1) The female has laid the egg but the egg was stuck to the lining of the ovaduct. So, in essesence the female has prolapsed an egg. What you are going to need is a small pair of cuticle cissors and you are going to cut the egg out of the ovaduct. You'll want to make the cut in the clear part of the ovaduct and cut around the viens. Be careful not to cut the egg as the egg is good and will hatch if incubated. Make a 1.5 inch cut in the ovaduct at the tip of the egg and push it through. This part is easy.

2) Once the egg is out you'll want to manually remove the rest of the eggs in the female. There are 2 ways you are going to do this;

a) One egg at a time you are going to push on the belly of the female and move the egg to the vent. Very slowly you are going to push it out of the vent if the egg is not stuck. That means the egg will freely move when you push it in the female and won't go back into place it just goes where you move it. Once you get all of the eggs out, again one at a time, manually put the ovaduct back inside of the female and keep it as clean as possible. For those slow people this means pushing it back inside the female with your finger.

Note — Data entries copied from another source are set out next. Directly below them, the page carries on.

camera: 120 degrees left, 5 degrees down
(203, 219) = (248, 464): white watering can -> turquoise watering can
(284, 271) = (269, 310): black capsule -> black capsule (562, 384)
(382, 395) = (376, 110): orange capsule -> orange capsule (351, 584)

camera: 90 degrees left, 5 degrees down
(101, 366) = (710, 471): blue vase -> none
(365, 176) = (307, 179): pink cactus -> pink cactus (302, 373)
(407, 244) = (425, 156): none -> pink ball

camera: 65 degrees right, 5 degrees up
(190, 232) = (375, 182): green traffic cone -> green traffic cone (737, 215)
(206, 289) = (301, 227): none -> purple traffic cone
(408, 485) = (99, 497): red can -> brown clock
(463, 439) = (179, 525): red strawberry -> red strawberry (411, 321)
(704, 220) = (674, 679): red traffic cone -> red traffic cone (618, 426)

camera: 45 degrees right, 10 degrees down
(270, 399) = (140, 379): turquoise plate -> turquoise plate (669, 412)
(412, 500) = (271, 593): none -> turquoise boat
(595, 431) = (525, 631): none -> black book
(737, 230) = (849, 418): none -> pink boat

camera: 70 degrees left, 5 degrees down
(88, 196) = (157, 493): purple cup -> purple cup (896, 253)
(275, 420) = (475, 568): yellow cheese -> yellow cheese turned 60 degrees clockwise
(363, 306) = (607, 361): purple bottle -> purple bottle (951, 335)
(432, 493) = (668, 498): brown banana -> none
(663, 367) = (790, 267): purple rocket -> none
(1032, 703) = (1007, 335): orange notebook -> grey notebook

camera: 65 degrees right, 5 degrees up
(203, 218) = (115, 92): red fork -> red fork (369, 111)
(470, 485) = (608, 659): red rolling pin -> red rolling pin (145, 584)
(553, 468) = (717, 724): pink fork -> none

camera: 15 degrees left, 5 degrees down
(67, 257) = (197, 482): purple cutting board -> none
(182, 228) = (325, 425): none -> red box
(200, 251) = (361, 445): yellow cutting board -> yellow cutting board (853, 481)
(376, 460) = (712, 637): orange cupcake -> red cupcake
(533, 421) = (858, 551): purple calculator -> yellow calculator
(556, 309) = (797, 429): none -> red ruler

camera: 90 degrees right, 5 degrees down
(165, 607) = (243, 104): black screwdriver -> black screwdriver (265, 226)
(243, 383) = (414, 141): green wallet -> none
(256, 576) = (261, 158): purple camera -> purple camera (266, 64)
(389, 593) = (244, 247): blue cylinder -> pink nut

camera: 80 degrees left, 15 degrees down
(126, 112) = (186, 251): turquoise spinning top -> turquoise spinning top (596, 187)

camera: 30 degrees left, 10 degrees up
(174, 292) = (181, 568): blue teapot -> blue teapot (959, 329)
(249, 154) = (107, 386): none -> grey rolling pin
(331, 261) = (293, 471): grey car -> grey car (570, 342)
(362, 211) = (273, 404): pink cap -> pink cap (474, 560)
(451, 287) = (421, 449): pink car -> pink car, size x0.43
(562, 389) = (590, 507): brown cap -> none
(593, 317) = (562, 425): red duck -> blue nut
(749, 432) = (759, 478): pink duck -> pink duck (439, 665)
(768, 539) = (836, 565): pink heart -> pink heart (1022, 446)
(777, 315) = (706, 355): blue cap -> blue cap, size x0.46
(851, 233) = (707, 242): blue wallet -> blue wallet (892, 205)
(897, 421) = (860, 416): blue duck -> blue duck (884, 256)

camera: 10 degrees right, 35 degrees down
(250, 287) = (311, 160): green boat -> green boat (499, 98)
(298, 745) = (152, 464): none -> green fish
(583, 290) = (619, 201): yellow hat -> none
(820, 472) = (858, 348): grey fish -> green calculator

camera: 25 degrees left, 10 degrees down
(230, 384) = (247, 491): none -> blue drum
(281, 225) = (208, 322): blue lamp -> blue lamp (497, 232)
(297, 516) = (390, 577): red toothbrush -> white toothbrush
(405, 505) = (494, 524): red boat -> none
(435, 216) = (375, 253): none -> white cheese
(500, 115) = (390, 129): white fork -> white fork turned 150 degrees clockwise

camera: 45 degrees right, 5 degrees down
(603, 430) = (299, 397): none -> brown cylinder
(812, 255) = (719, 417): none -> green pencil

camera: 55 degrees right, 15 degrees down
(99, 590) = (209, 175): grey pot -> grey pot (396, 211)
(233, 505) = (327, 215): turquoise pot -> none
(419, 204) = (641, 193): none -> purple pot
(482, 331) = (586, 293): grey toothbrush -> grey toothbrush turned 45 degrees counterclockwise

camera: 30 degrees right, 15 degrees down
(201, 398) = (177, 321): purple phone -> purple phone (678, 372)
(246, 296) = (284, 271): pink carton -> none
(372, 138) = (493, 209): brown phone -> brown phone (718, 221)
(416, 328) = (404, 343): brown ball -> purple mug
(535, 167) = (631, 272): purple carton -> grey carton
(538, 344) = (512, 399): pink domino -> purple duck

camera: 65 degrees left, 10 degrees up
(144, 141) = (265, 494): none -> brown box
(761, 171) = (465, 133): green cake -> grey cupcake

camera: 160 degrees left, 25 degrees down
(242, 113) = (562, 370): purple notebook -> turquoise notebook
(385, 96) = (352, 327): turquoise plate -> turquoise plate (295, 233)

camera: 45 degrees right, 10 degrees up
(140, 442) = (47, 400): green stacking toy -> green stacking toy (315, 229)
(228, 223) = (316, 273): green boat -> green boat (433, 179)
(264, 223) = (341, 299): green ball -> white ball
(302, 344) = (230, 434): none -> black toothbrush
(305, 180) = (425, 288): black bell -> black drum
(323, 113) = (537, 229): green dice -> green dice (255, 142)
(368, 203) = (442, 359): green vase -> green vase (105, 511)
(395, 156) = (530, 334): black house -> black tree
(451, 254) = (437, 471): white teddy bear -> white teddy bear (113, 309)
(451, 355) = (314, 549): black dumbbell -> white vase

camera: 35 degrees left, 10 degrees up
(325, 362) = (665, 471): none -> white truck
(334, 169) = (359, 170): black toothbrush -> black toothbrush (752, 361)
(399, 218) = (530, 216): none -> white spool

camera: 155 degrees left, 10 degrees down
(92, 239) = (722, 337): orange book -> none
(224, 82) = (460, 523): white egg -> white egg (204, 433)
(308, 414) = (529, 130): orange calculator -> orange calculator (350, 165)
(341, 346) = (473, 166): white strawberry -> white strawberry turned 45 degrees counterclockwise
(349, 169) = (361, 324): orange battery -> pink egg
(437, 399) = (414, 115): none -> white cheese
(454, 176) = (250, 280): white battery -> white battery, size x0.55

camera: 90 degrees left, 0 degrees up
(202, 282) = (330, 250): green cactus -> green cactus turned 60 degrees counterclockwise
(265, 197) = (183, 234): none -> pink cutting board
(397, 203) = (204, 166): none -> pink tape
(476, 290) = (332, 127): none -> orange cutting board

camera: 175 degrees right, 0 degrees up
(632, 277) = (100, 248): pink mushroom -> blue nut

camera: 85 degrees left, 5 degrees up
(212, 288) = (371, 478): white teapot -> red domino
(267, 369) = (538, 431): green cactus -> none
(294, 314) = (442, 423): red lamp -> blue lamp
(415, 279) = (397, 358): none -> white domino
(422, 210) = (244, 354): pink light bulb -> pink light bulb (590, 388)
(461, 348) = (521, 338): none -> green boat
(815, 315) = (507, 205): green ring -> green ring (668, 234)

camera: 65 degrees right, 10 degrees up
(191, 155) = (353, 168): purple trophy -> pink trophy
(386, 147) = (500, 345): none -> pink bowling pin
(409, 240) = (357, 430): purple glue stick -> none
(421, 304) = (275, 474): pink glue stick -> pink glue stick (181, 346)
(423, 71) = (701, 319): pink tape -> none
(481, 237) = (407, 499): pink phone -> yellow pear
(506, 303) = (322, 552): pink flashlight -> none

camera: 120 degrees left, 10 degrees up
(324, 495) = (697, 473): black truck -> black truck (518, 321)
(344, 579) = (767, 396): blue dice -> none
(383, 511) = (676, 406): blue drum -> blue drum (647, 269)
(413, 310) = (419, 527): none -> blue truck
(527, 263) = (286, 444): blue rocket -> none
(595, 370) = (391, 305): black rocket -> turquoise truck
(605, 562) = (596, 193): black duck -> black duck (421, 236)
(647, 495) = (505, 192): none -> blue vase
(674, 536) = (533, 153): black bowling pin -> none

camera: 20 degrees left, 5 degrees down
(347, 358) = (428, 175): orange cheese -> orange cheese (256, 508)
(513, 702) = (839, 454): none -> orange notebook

b) If the egg is stuck and won't come out do the following. This is for eggs that are stuck/twisted in the ovaduct. You can tell they are stuck because when you apply pressure to the egg to move it down to the vent it will spring back into place when you remove the pressure. In this case you'll want to go to a farm supply store and get a 14 or 16 gage needle and a 20-60ml syringe. You are going to jab the female through the belly directly into the stuck egg and drain as much liquid as possible. You may have to empty the syringe a few times so keep the needle part in the female and disconnect the syringe, empty the fluid and then hook it back upto the syringe and keep draining the fluid. Once that is done the female will pass the empty egg shell in a few days. I'm not sure why but they are always able to untwist a stuck egg that has been drained. If you don't remove the egg(s) the female will die. If more than one egg is stuck do all of the stuck eggs this way.

3) If the ovaduct is clean and undamaged you can place it back in the female. If it is all mangled or you accidently pushed out an egg that was twisted in the ovuduct by accident (it'll look like a sausage link) then just cut it clean off at the vent.

4) Place the female on antibiotics to ward off any infections. I'd recommend Fortaz. Most females will be fine afterwards but it doesn't hurt to be on antibiotics.

The female will be able to reproduce. I've had many females where I've had to remove eggs, drain eggs, and also cut out large portions of their ovaduct because of sausage linked eggs in the ovaduct. All go on to produce eggs year after year like nothing happened.

If you take the female to the vet she'll most like not know what to do and end up cutting open the female to remove any stuck eggs. This will most likely kill the female and render to infertile.

Good luck with your female.
Corey
Amazing information but ewwwwwwww!!!